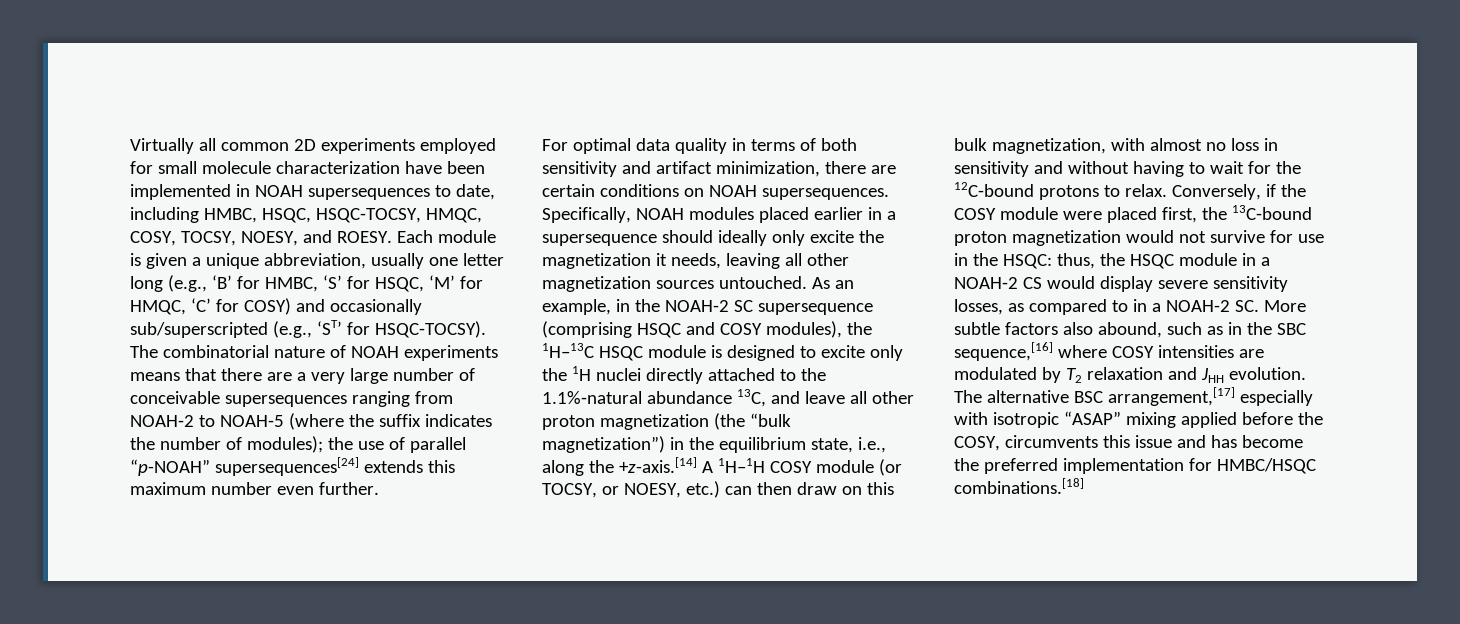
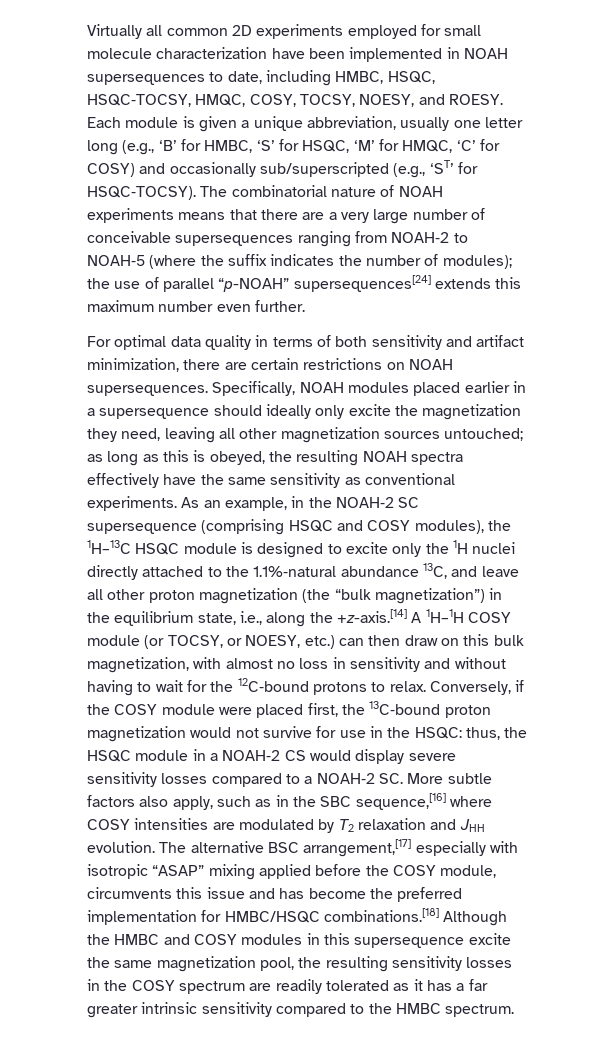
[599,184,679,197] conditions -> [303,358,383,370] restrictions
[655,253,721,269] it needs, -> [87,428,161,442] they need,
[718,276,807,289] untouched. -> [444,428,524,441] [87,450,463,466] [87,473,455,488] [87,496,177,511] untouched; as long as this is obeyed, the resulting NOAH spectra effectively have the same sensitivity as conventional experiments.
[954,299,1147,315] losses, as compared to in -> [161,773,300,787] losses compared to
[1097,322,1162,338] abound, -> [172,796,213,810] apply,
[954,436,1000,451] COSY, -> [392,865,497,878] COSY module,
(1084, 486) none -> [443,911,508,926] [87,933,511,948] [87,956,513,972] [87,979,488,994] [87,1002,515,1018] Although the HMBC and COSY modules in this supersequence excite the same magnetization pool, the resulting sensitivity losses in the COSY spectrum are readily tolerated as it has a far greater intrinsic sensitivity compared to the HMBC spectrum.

---

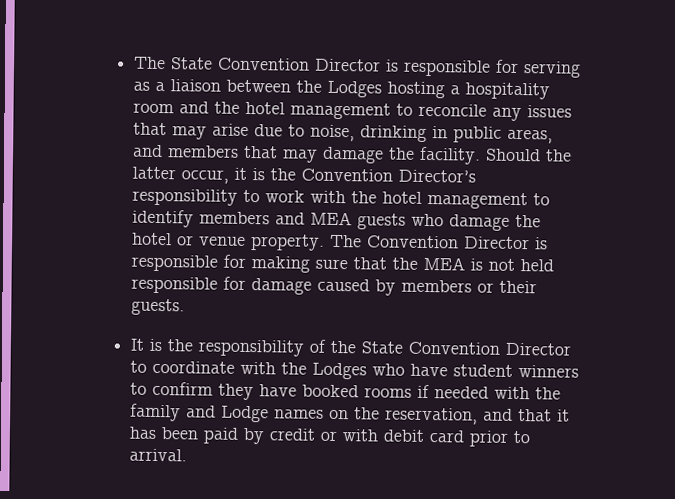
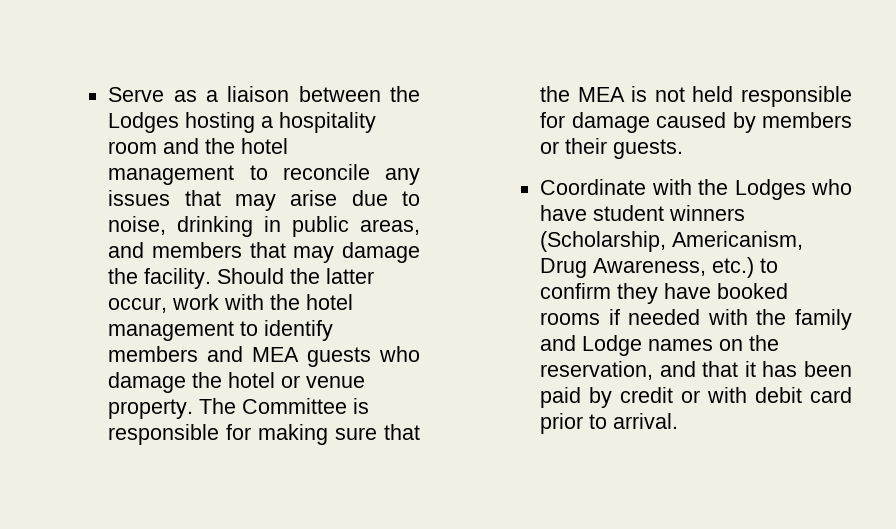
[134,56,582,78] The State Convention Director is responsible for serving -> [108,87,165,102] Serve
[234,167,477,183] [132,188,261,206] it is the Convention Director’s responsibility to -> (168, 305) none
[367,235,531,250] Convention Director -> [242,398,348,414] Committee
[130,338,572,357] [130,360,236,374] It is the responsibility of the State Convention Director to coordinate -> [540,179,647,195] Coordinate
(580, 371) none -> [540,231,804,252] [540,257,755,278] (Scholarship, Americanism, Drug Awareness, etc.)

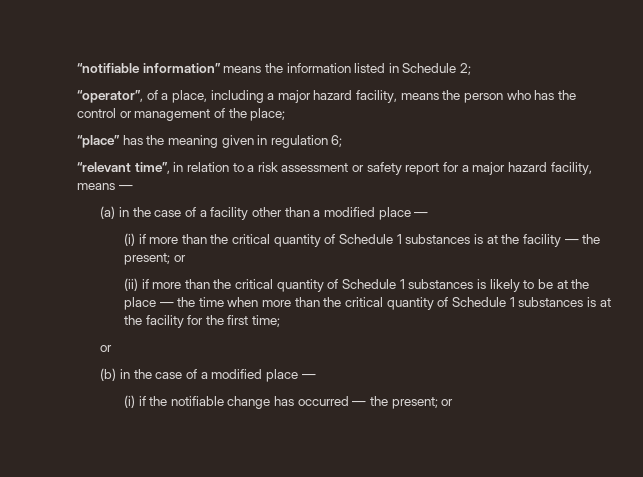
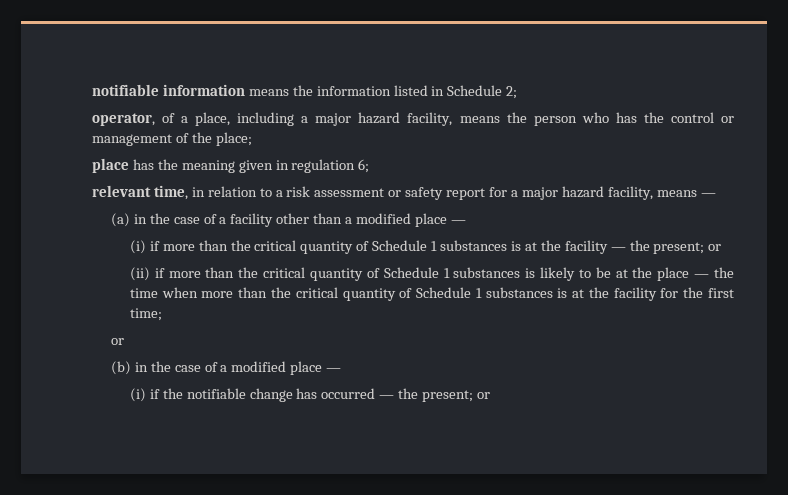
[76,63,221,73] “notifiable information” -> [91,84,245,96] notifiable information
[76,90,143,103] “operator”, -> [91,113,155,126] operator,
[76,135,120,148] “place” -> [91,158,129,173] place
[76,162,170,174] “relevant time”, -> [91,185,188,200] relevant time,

_Assignment_:
For the records given here, say how many lines hold the string "losses", with no further words.

_Answer to this exercise_:
2